Problem to solve
The answer should be an exact copy of the lines from the line with "### Code Quality Guidelines" through the last line of the entries, and no other lines.

Task material
---
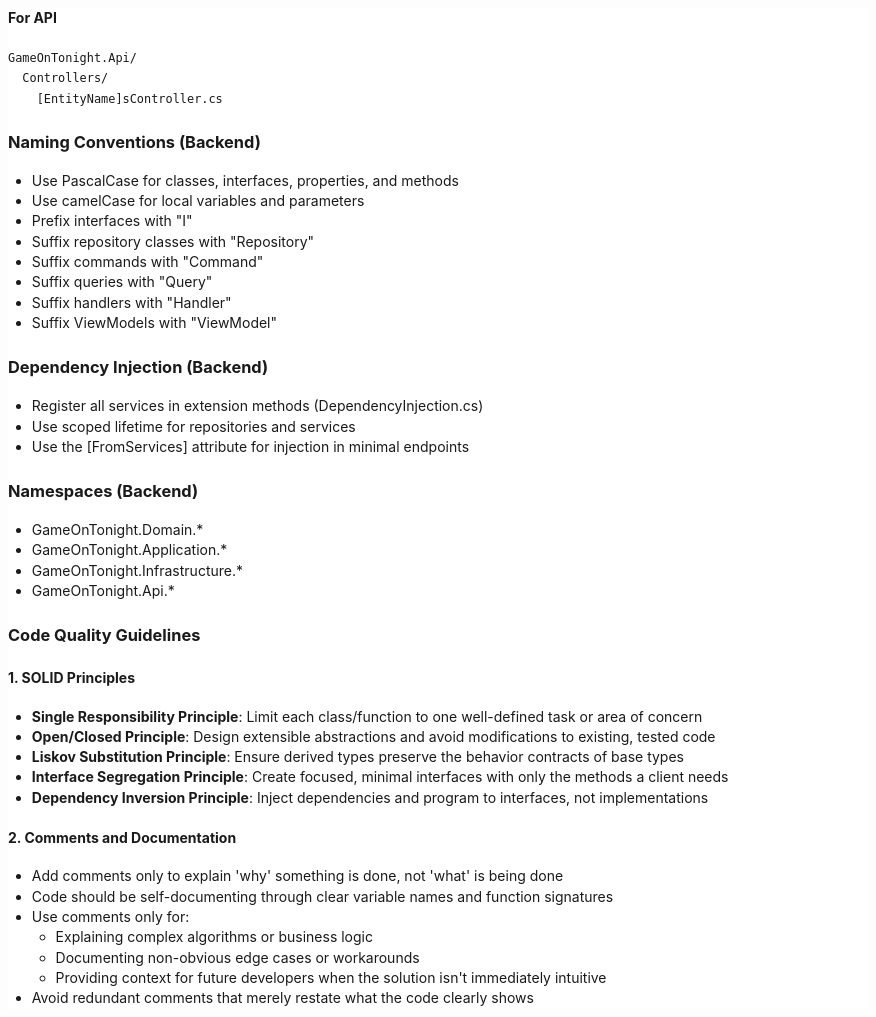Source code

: #### For API
```
GameOnTonight.Api/
  Controllers/
    [EntityName]sController.cs
```

### Naming Conventions (Backend)
- Use PascalCase for classes, interfaces, properties, and methods
- Use camelCase for local variables and parameters
- Prefix interfaces with "I"
- Suffix repository classes with "Repository"
- Suffix commands with "Command"
- Suffix queries with "Query"
- Suffix handlers with "Handler"
- Suffix ViewModels with "ViewModel"

### Dependency Injection (Backend)
- Register all services in extension methods (DependencyInjection.cs)
- Use scoped lifetime for repositories and services
- Use the [FromServices] attribute for injection in minimal endpoints

### Namespaces (Backend)
- GameOnTonight.Domain.*
- GameOnTonight.Application.*
- GameOnTonight.Infrastructure.*
- GameOnTonight.Api.*

### Code Quality Guidelines

#### 1. SOLID Principles
- **Single Responsibility Principle**: Limit each class/function to one well-defined task or area of concern
- **Open/Closed Principle**: Design extensible abstractions and avoid modifications to existing, tested code
- **Liskov Substitution Principle**: Ensure derived types preserve the behavior contracts of base types
- **Interface Segregation Principle**: Create focused, minimal interfaces with only the methods a client needs
- **Dependency Inversion Principle**: Inject dependencies and program to interfaces, not implementations

#### 2. Comments and Documentation
- Add comments only to explain 'why' something is done, not 'what' is being done
- Code should be self-documenting through clear variable names and function signatures
- Use comments only for:
    - Explaining complex algorithms or business logic
    - Documenting non-obvious edge cases or workarounds
    - Providing context for future developers when the solution isn't immediately intuitive
- Avoid redundant comments that merely restate what the code clearly shows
---
Written response
### Code Quality Guidelines

#### 1. SOLID Principles
- **Single Responsibility Principle**: Limit each class/function to one well-defined task or area of concern
- **Open/Closed Principle**: Design extensible abstractions and avoid modifications to existing, tested code
- **Liskov Substitution Principle**: Ensure derived types preserve the behavior contracts of base types
- **Interface Segregation Principle**: Create focused, minimal interfaces with only the methods a client needs
- **Dependency Inversion Principle**: Inject dependencies and program to interfaces, not implementations

#### 2. Comments and Documentation
- Add comments only to explain 'why' something is done, not 'what' is being done
- Code should be self-documenting through clear variable names and function signatures
- Use comments only for:
    - Explaining complex algorithms or business logic
    - Documenting non-obvious edge cases or workarounds
    - Providing context for future developers when the solution isn't immediately intuitive
- Avoid redundant comments that merely restate what the code clearly shows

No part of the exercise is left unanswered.